Bond prices, bond yields

Have you seen the yields on T-bills lately? Last time I checked, you could get yourself a 1/4 of 1% yield, which is also called "25 basis points." Why would anyone accept such a low yield? It's called a "flight to quality." When the stock market started to plummet around September, investors did what they usually do--they panicked. They pulled their dollars out of the stock market and lined up for a chance to buy Treasuries. The more willing investors are to pay for quality, the higher they drive the price of the T-bills, T-notes, and T-bonds. A T-bill is purchased at a discount from its face value. If you buy a $1 million T-bill, you'd prefer to buy it for $960,000 to a price of $999,400. When rates are high, you can make the $40,000 difference; when people are scrambling to put their money in T-bills, suddenly, you can make only $600 on your $1 million. So, the herd mentality doesn't just trample the stock market; it also messes with the bond markets. Mortgage rates are related pretty closely to the yield on 10-year Treasury notes, so as investors scramble to buy the government-guaranteed T-notes, they also push down yields, which then pushes or keeps down mortgage rates.
Why would interest rates start rising again? When the folks currently wimping out in Treasuries suddenly decide that the economy is about to take off again, they'll start pulling money out of the bond markets in order to buy stock. If they really want to sell the bonds, they'll accept lower and lower prices, which is the same thing as saying that the bonds will start trading at higher and higher yields.

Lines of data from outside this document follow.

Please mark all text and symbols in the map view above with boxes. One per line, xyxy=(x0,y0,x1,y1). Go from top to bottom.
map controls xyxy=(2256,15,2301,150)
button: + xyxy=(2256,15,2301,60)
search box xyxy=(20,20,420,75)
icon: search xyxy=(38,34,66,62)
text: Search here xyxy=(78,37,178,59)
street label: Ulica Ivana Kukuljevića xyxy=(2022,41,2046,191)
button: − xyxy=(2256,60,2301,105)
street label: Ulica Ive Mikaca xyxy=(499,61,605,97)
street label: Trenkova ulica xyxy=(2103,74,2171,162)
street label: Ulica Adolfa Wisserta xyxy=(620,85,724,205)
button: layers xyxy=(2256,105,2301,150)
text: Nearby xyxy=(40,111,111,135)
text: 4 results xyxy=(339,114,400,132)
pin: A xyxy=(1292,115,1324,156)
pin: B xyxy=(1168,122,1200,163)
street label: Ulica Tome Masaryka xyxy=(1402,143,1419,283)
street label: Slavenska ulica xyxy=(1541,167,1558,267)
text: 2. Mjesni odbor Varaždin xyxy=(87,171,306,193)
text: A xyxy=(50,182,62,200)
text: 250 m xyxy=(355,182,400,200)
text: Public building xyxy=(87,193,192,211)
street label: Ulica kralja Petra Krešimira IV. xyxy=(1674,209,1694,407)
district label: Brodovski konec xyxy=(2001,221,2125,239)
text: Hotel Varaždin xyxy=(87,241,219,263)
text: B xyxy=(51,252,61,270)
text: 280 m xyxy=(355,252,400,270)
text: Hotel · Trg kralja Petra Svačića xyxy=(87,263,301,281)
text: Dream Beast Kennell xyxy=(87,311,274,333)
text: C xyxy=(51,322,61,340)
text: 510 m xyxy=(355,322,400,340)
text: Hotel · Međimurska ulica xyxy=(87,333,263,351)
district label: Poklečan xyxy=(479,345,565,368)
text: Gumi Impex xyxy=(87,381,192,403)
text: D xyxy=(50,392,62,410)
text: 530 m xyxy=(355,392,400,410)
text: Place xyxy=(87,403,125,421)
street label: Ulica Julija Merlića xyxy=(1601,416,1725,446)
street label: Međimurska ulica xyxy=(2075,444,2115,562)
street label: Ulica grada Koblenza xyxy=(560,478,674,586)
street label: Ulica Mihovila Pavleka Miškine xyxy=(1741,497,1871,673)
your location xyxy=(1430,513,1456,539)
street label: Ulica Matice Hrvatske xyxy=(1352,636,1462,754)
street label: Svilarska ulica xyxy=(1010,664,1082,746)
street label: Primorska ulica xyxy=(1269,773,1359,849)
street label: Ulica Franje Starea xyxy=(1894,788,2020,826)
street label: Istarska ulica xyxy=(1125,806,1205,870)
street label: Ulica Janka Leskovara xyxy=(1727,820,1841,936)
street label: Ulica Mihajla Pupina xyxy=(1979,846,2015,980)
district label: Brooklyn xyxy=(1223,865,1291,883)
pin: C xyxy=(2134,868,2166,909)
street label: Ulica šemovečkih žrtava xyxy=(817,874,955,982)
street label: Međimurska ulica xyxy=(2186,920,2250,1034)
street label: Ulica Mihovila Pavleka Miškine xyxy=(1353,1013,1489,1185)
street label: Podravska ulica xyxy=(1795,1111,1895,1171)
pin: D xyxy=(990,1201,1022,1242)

I'm not sure why people panic so much over current interest rates or stock market levels. Most economic situations are a good news-bad news scenario, anyway. If yields are down now, that is bad news for the fixed-income retiree earning 2% on her bank CD if she's lucky. However, it also keeps mortgage rates down, which should eventually bring buyers back to the housing market. If mortgage and other interest rates creep back up, that will push down home values, but then the fixed-income retiree may be able to earn 6% on her bank CD and 9% on a T-bond. In any case, the "bond see-saw" is more than just something to draw on your scratch paper at the testing center.